The Eternity You Wish For

Eternity, when does it end? Only we can answer that. Eternity is just like perfection, it is a thought. Eternity can be as long as we want it to be, but that does not mean that others will join us in our journey. Be wary of what you wish for. The Eternity you wish for might just be too long and you will be left alone, lonely.

Name:
Location: Just around the bend, Rainbow's End

I am a loner. That is all you really need to know. I am an enigma. Have you ever seen a loner that yearns for companions? It is possible, for I exist. And since this IS about me, then that's all you're going to read here. I have existed in this Earth for a long time. Only recently have I lived in this world. Existence and living are two very different things. You will understand that when you read my blog. Have fun!

Wednesday, June 29, 2005

A Single Ray of Hope

I was just about to give up on my life and was planning on starting anew, never a great idea when you're a loner. Until I checked my mobile phone.

4 missed calls

Ok. I checked to see who it was and a number came out. Great, I have no idea who you are. A few minutes later...I recieved a message from the same person, it turned out to be HER. Yes, I will keep her anonymous. Surprising, really. Who would've thought that she was trying to contact me. For that one moment in time, I felt happy. As flattered at the attention as I was, I did not forget that this was the girl who is known as the ICE QUEEN(to my knowledge, she fits the description of one). She was the girl that I really hated having a crush on, because I only see her exterior, not the real person within. I feel that, if I loved her, I would be disrespecting her, for I only loved her looks. That is why I really hate it when I get that loving feeling when I think of her. We SMSed for hours, and within that time, I had asked for forgiveness because I avoided her during our graduation ball. She knew that I was avoiding her, and she felt bored that night even though she WAS the Queen of the Night, because nobody made it memorable for her. Well, I apologized for not trying to make memorable for her.

WAIT!!!

What the-? What am I saying?! Arghhhhhh. Foolish heart, heed my warning. You've been wrong before! But in the end, it all comes down to how I play my cards, whatever happens, I should be able to contemplate on my moves. Will I end this inkling of love? Is it only an inkling? Am I lying to myself and not reading my cards right? What do I really feel? I don't know...
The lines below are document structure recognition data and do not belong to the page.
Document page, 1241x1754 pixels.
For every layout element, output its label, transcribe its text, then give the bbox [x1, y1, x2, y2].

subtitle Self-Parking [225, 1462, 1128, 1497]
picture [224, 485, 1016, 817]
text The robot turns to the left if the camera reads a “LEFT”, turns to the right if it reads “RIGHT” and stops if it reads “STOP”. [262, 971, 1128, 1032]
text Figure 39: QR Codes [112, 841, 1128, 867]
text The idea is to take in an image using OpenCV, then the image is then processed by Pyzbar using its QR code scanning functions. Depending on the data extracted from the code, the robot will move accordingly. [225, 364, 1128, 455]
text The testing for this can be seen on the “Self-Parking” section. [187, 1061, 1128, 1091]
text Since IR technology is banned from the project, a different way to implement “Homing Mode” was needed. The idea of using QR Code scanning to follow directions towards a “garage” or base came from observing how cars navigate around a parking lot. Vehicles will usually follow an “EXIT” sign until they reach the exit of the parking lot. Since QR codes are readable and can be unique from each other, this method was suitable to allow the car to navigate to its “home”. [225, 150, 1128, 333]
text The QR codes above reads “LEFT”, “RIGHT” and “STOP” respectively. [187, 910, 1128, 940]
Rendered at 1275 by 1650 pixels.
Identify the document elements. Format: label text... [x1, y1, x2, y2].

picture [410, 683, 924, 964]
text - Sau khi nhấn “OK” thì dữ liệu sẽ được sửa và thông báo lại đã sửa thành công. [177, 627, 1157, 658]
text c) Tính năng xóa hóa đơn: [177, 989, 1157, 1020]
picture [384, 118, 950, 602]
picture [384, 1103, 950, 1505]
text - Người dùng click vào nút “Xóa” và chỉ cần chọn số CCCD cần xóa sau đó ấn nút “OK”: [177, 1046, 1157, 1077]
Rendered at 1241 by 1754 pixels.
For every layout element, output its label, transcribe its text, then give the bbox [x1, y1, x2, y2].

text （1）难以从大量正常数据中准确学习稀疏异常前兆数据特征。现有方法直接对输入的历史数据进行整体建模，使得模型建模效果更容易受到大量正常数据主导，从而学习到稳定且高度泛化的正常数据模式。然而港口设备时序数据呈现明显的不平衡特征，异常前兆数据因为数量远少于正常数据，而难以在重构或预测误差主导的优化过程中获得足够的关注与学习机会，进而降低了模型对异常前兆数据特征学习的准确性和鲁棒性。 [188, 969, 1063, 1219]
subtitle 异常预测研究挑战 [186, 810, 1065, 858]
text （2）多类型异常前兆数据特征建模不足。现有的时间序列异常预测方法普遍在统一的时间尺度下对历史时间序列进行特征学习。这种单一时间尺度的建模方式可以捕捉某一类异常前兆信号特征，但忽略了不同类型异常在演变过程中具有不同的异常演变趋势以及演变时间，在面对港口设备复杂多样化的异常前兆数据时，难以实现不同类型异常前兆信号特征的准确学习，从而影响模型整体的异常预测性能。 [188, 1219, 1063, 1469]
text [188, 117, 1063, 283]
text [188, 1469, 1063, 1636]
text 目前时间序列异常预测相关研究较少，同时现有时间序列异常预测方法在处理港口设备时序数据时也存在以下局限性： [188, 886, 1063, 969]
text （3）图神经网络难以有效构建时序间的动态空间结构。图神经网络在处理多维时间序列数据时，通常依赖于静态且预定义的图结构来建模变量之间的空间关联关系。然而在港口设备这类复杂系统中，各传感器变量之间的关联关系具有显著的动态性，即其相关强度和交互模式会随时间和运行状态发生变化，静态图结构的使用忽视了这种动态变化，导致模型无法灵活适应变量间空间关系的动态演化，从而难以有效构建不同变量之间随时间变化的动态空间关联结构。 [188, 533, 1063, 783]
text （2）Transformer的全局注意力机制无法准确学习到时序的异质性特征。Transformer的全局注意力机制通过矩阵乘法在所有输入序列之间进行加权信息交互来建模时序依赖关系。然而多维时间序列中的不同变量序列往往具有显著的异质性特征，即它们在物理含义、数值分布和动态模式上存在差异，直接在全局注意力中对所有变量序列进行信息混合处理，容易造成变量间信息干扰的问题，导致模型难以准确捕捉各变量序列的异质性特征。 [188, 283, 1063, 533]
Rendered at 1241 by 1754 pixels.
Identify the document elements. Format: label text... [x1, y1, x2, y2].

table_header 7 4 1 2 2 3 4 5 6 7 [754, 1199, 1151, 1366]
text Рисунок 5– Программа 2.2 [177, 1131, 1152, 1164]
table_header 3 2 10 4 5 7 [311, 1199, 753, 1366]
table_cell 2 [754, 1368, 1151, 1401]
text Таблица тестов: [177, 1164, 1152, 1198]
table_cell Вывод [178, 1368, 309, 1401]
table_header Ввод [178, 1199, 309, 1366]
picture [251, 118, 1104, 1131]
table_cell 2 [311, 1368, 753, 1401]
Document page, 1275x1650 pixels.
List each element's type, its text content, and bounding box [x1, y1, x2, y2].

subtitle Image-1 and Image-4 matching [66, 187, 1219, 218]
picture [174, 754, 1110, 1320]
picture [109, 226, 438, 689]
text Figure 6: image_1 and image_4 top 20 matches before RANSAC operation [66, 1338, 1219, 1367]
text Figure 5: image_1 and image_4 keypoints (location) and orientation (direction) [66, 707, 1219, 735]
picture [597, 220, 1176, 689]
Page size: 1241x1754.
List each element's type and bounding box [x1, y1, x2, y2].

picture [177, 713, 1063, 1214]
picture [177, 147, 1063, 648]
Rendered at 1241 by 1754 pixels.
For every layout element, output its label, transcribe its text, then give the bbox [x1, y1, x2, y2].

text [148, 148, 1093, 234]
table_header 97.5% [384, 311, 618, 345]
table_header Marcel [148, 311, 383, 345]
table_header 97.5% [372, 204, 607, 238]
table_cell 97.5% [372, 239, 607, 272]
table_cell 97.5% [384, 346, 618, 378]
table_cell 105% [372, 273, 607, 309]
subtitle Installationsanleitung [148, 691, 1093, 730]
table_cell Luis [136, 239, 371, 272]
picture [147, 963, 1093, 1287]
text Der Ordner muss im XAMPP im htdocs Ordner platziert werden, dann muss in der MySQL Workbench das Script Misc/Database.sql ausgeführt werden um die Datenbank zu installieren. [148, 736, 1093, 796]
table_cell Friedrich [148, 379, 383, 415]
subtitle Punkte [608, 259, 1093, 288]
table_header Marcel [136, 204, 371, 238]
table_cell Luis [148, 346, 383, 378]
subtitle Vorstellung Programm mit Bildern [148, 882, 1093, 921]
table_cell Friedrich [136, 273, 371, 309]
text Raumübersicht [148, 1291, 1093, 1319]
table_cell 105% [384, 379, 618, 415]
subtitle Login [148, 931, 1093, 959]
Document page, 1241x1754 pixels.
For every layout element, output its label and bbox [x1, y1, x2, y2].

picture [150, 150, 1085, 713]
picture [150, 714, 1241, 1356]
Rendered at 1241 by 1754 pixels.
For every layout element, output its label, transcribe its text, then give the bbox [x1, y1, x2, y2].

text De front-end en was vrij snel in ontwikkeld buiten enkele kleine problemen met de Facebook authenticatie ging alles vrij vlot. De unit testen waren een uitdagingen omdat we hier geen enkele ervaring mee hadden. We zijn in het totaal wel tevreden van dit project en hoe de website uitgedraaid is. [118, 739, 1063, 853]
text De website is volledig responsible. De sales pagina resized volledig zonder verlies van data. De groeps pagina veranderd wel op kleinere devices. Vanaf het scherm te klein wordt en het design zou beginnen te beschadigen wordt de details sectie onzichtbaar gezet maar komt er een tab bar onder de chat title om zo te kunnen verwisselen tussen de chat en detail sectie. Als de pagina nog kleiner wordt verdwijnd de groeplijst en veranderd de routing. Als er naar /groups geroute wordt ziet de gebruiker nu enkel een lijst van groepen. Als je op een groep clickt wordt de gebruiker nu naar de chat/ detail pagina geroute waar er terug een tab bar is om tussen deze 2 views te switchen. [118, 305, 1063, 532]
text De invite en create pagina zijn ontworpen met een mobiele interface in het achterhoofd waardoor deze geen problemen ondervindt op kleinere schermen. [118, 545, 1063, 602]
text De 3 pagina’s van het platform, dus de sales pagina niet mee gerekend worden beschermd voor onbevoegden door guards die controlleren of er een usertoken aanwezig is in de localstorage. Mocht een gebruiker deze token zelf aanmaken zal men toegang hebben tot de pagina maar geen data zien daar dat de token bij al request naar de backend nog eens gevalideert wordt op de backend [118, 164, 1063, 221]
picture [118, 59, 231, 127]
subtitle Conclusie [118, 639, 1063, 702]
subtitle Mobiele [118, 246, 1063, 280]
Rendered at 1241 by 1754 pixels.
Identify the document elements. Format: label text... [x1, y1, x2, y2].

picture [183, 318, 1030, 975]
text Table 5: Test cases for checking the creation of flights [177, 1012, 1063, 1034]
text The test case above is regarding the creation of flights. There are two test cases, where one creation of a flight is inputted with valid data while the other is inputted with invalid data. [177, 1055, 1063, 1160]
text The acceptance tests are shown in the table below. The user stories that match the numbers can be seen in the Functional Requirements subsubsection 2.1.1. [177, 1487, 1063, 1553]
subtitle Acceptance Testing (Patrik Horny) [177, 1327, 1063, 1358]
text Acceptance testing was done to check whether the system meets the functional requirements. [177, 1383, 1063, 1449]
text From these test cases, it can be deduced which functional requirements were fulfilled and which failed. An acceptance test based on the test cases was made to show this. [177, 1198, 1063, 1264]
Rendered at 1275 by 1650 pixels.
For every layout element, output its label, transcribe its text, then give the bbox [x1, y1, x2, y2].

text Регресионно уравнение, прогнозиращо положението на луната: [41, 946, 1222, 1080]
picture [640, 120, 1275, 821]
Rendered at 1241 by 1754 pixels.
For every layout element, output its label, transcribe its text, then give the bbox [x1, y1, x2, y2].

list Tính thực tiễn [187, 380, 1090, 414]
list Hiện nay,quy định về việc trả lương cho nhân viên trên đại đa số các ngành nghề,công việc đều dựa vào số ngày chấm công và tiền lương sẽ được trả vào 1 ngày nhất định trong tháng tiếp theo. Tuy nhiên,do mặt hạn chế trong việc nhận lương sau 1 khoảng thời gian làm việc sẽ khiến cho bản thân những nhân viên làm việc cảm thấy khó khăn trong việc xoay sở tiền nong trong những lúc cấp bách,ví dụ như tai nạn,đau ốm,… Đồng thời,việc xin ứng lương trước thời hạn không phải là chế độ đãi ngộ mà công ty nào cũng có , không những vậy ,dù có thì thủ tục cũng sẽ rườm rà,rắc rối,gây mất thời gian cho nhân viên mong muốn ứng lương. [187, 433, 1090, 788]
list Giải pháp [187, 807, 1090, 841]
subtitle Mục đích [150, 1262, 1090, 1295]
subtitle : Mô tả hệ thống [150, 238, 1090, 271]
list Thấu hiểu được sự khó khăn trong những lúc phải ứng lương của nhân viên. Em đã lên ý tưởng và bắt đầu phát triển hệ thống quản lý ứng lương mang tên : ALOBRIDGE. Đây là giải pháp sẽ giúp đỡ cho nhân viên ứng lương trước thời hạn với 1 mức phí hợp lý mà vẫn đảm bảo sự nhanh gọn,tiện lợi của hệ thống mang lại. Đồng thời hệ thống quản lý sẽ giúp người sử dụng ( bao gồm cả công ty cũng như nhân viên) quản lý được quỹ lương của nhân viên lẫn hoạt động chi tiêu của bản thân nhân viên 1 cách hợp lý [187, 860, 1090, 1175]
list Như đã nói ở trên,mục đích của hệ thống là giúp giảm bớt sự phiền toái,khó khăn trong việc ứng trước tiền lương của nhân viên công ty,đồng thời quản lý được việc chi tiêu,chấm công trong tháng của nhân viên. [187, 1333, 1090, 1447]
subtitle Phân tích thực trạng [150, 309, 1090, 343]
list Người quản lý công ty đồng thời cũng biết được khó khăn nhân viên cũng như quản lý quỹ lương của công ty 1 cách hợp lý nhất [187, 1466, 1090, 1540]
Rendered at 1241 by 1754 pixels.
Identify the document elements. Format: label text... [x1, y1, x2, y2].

But right now, I am happy that it was her trying to make contact. Not me.

My Purpose

It was as clear as daylight that I have certainly changed. If it were the old me, I wouldn't know how to handle a cat-fearing person being slowly invaded by cats. Hehehehe. I'm not laughing at the person, I'm laughing because I changed! wOOt for me! I 4m t3h l33t h4xXxorz! I felt proud, for I was able to help that person, even though s/he didn't get over his/her fear of cats. That's for another time. You need a little sensitivity sometimes.

Anti-thesis

Well, I just had that frozen heart when I am with people I like. It just shows. Its inherent. I have to change. I really have to see the good and the bad and the ugly. And I have to accept that people are like that. That's what I lack, acceptance. I need to change! So much for being a changed man, I change too slow.

Ads

Well, I think I may just have found that Lodestone, that funnel, that direction I was looking for. I met an old friend, Ads, in today's fateful "Rookie Camp". Many things happened, but this HAD to be the highlight of my day(aside from 2 other MINOR highlights). I was really surprised, because I never expected to meet him. It was such a kick in the rear for me, a super flashback. What have I been doing all these years? I can't believe I just let a BIG part of my being vanish like that. Now it has reappeared, just like everything else, I don't want to lose it again. He gave me yet another reason to work real hard. I think he has a hole in his heart, but I'm not sure. I can't really tell, but I felt sad when he told me all about IT. I wish I knew what he felt. I've been such a happy little helper nowadays, I can't turn a blind eye on the problem. But, how to approach it? All these questions, I want to sleep.

Block

I have mixed feelings towards my blockmates. Some of them, I really like. Some, well, Mixed feelings. I really hate the way our blockhead acts, is it just me or is he really rude? And that COMMENT, I still haven't gotten over it. It's all I get to think about when I see her. How annoying. I want to like her, there is a part of me that does, but everytime, there is an even bigger part of me telling me that she is another one of those shallow people I so despise. All because of that COMMENT. Ugh. I have to think about this. Deep inside, the bigger question is, "Who should I go for, the Ice Queen that I think likes me(a real stretch here) or this girl that I think likes me(another stretch)?" They have pros and cons, but I really have to think, because the Ice Queen is slowly winning!